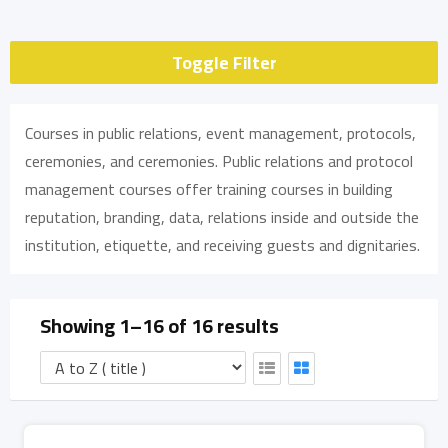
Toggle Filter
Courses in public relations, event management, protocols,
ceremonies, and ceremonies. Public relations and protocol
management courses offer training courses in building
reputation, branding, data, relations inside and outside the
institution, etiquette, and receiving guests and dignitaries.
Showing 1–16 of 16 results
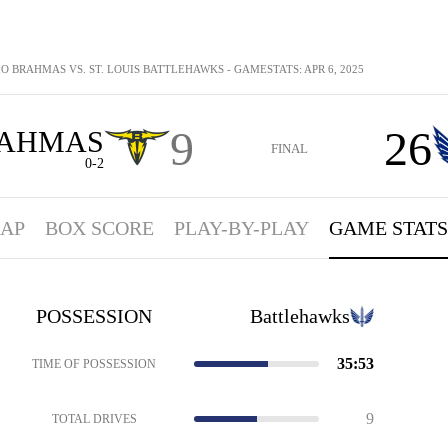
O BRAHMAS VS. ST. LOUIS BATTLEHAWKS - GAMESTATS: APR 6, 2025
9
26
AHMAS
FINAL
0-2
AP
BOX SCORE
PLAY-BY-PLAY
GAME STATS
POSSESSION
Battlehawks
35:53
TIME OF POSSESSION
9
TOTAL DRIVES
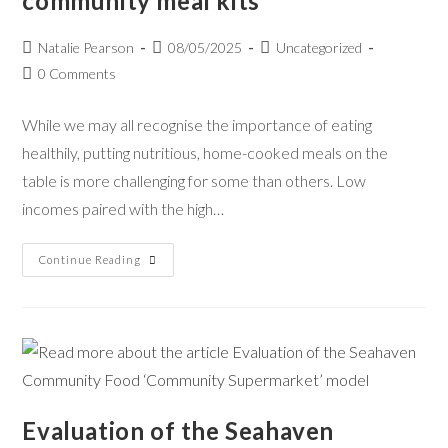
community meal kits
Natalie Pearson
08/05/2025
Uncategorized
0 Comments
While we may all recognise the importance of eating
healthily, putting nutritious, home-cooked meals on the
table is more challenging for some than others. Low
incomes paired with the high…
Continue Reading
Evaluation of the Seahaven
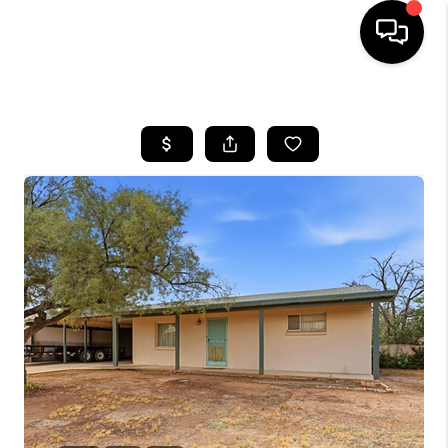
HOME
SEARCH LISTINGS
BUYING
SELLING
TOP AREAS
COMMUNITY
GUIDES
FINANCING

**Written task:** Search the material for the string "relations" and return each line that has it.

**Reply:**
Courses in public relations, event management, protocols,
ceremonies, and ceremonies. Public relations and protocol
reputation, branding, data, relations inside and outside the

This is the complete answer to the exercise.